SOURCE DOCUMENT:
Content starts

This is something I have been reading about rather than having done it
myself, so I may be wrong about details, but here's what I understand.
The Doppler radar setup will give you a beat frequency between your
tranmitter and receiver. IIRC, Doppler frequency is 1/(1+2v/c), so for
instance when an object moving at 1m/s is  lit up by 5GHz, the
receiver will return a 33Hz beat frequency signal. This is within
audio range, so you can read it with a sound cape or USB dongle, or
directly via BBB digital or analog I/O pins, if you're careful about
not burning them up with excess voltage.

You can get the speed by measuring the frequency, but you can't get
actual distance unless you do time-of-flight measurement on
well-defined pulses, which is tricky because radar waves move at the
speed  of 1 foot/nanosecond. On a Beaglebone it's pretty hard to
measure timing to a resolution much better than a microsecond or so,
so your distance measurement would be to within 1000 feet.

Content ends

WHAT TO DO:
1. Please echo the Doppler radar post back in full, word for word.
2. Duplicate the rows from their first line up to and including the line with "What is the value".
These rows are unrelated to the Doppler radar post.

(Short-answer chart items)
Content starts

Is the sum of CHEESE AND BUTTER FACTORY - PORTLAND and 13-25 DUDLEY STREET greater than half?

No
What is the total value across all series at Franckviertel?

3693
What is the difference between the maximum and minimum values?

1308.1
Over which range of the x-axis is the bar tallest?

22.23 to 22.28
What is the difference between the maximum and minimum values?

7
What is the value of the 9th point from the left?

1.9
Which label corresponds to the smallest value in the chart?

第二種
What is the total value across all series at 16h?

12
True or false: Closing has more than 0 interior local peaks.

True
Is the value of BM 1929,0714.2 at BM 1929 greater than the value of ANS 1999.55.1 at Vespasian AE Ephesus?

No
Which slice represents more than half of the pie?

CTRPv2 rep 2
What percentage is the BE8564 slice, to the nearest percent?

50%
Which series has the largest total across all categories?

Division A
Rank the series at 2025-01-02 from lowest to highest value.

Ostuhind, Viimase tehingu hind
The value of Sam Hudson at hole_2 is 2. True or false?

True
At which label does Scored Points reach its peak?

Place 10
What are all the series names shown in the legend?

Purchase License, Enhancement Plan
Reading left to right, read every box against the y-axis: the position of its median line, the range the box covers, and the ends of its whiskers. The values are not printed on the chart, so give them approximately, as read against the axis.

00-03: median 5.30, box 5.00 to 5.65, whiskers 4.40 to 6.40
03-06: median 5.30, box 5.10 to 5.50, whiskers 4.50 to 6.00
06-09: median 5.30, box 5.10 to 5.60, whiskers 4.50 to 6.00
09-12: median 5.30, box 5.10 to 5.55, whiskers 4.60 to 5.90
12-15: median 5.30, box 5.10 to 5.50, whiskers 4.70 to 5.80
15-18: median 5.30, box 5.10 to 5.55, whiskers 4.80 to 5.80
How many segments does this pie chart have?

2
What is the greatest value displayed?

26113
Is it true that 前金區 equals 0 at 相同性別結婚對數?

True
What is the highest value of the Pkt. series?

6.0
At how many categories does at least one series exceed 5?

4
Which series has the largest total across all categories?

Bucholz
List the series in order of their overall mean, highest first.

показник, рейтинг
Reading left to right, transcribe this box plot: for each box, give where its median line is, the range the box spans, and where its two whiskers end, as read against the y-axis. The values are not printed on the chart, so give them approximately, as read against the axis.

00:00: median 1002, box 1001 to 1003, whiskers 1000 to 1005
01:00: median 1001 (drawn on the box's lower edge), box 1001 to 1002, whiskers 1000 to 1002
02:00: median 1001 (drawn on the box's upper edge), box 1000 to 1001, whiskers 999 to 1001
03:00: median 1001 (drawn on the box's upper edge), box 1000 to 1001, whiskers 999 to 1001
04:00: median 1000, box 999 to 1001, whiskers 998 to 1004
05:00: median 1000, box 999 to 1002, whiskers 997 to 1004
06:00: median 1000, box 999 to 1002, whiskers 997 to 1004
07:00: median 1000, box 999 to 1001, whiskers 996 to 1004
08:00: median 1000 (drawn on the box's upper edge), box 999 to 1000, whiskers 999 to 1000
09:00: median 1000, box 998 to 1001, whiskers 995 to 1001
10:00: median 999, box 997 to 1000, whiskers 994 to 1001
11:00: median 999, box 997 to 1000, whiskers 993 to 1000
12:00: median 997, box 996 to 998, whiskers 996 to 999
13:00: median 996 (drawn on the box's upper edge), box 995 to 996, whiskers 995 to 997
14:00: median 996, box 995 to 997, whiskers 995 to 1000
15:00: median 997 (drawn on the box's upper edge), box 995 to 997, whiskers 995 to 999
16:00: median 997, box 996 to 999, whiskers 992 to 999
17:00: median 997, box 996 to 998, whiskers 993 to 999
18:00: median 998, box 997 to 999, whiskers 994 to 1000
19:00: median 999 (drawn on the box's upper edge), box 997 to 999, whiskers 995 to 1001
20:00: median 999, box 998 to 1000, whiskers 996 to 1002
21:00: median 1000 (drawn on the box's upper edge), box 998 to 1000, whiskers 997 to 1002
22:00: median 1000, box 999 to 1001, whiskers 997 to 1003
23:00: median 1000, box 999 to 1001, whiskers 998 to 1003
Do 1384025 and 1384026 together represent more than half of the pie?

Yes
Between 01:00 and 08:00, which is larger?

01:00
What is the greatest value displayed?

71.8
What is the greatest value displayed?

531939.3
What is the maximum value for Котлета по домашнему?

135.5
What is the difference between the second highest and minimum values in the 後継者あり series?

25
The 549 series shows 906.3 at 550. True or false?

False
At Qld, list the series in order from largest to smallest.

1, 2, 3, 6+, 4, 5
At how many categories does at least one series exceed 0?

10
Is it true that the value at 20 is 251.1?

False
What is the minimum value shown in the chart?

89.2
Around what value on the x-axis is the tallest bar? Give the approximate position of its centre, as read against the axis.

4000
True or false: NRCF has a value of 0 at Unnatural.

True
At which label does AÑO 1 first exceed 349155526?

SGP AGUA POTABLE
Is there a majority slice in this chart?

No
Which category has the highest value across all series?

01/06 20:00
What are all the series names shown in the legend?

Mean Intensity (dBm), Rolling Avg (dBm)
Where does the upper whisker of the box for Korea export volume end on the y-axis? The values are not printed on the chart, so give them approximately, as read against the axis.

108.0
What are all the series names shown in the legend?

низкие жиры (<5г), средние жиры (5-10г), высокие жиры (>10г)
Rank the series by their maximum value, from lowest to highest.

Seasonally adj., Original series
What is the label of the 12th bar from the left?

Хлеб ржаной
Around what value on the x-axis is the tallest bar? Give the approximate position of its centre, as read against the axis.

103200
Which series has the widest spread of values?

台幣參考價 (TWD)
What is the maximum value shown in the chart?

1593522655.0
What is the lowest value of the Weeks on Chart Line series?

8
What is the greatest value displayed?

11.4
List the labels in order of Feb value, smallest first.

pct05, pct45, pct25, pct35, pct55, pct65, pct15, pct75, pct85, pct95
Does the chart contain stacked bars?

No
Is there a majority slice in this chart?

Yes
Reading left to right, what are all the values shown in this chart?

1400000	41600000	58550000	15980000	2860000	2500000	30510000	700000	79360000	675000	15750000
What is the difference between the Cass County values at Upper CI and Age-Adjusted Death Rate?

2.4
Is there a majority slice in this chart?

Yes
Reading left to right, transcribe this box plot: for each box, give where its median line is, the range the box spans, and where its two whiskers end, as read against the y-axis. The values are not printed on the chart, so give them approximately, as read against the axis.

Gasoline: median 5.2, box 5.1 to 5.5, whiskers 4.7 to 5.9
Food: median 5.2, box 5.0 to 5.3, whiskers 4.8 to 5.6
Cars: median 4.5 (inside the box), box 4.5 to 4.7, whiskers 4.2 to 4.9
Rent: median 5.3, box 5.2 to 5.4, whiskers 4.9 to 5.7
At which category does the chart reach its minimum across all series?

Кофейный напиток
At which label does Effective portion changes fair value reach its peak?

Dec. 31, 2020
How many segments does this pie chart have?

Content ends

ACTIVITY ANSWERS:
1.
This is something I have been reading about rather than having done it
myself, so I may be wrong about details, but here's what I understand.
The Doppler radar setup will give you a beat frequency between your
tranmitter and receiver. IIRC, Doppler frequency is 1/(1+2v/c), so for
instance when an object moving at 1m/s is  lit up by 5GHz, the
receiver will return a 33Hz beat frequency signal. This is within
audio range, so you can read it with a sound cape or USB dongle, or
directly via BBB digital or analog I/O pins, if you're careful about
not burning them up with excess voltage.

You can get the speed by measuring the frequency, but you can't get
actual distance unless you do time-of-flight measurement on
well-defined pulses, which is tricky because radar waves move at the
speed  of 1 foot/nanosecond. On a Beaglebone it's pretty hard to
measure timing to a resolution much better than a microsecond or so,
so your distance measurement would be to within 1000 feet.

2.
Is the sum of CHEESE AND BUTTER FACTORY - PORTLAND and 13-25 DUDLEY STREET greater than half?

No
What is the total value across all series at Franckviertel?

3693
What is the difference between the maximum and minimum values?

1308.1
Over which range of the x-axis is the bar tallest?

22.23 to 22.28
What is the difference between the maximum and minimum values?

7
What is the value of the 9th point from the left?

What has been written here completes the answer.